Howard Stern’s advice to Ellen DeGeneres: ‘Just be ap — k’


Well, it worked for him!

Howard Stern waited for the apparent fall of Ellen DeGeneres’ grace, saying that if he were in the shoes of the talk show host, he “would change [his] whole image. ”

“I would go up in the air and be a son of a bitch,” he said Monday on SiriusXM’s “Howard Stern Show.” ‘People would come and [I would] go, ‘F – k you.’ Just be ap-k. ”

Stern went on to say, “Do you think I’m an apk?

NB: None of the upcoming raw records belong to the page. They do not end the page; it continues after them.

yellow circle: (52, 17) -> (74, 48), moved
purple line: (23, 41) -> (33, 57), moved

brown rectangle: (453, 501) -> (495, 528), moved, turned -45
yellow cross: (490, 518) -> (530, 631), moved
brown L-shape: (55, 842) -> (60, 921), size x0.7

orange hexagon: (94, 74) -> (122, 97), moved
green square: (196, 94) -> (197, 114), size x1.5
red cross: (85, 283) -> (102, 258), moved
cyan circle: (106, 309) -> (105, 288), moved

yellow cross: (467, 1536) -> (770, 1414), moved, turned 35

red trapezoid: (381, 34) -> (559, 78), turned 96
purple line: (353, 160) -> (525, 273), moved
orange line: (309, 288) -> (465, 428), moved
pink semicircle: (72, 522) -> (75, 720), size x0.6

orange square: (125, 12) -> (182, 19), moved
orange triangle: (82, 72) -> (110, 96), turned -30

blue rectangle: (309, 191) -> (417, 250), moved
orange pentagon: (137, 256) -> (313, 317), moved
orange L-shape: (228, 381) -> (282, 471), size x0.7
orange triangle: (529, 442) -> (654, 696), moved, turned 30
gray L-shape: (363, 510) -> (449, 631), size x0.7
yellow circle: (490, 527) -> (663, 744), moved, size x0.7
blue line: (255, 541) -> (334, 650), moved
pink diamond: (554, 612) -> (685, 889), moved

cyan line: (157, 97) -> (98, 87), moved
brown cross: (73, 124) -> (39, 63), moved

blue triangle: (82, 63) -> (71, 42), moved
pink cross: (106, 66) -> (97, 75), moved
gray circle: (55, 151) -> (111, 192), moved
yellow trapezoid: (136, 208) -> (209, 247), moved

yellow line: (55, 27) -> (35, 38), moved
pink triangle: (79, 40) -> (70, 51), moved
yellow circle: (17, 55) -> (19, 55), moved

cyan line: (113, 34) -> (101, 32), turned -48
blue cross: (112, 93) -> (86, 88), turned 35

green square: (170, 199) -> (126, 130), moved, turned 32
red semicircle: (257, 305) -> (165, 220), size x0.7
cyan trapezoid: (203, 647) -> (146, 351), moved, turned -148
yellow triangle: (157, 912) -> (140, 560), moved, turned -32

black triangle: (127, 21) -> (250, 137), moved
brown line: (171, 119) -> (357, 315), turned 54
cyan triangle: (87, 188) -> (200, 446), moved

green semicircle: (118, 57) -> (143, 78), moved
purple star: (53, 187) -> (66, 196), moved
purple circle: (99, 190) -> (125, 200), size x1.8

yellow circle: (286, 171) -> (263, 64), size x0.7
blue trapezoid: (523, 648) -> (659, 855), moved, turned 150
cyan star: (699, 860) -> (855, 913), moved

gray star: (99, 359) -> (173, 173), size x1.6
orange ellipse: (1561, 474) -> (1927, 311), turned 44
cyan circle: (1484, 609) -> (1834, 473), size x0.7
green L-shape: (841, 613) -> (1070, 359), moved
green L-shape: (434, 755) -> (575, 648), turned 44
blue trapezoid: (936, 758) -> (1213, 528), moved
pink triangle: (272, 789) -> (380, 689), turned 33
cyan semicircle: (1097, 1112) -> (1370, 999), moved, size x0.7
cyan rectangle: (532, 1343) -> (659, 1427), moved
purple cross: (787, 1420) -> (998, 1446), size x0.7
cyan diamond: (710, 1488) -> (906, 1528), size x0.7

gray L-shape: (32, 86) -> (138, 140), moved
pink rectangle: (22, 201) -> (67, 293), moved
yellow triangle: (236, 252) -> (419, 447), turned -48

I’ll just show you. it, for the most part. “

Stern, 65, and DeGeneres, 62, have been friends for some time – he even married his wife Beth on “The Ellen DeGeneres Show” in 2019 – and he made his “rebranding” suggestion with the caveat he thinks DeGeneres should try and work things out first with their staff.

Stern, who mentioned that he worked out of his Hamptons home during the pandemic, said he counts among his staff members a writer who worked too late “900 times” without confirmation and that the brouhaha about the culture at “Ellen “has moved him to re-evaluate his own show.

“Do you know who has been abused in my workplace?” he asked. “My.”

Earlier this month, Page Six exclusively reported that Stern’s contract renewal at SiriusXM – his current deal is at the end of the year – may be the biggest of the star’s career, if he decides to continue.

Whether DeGeneres intends to follow Stern’s advice when she returns to work on August 24 for “Ellen’s Game of Games” remains to be seen. Insiders say both sides, she has no intention of quitting, despite the avalanche of bad publicity – and competing ratings drop – she has been making since a Twitter thread in March began a move by former employees accusing her of creating a toxic work environment.

While several celebrities, including Kevin Hart and Katy Perry, have offered support to DeGeneres, not much is being done to stop the flow of anecdotes about her proven disgusting streak, including one by a Louisiana man who claimed DeGeneres described him as 11-year-old bully when she worked at his mother’s New Orleans office early in her career.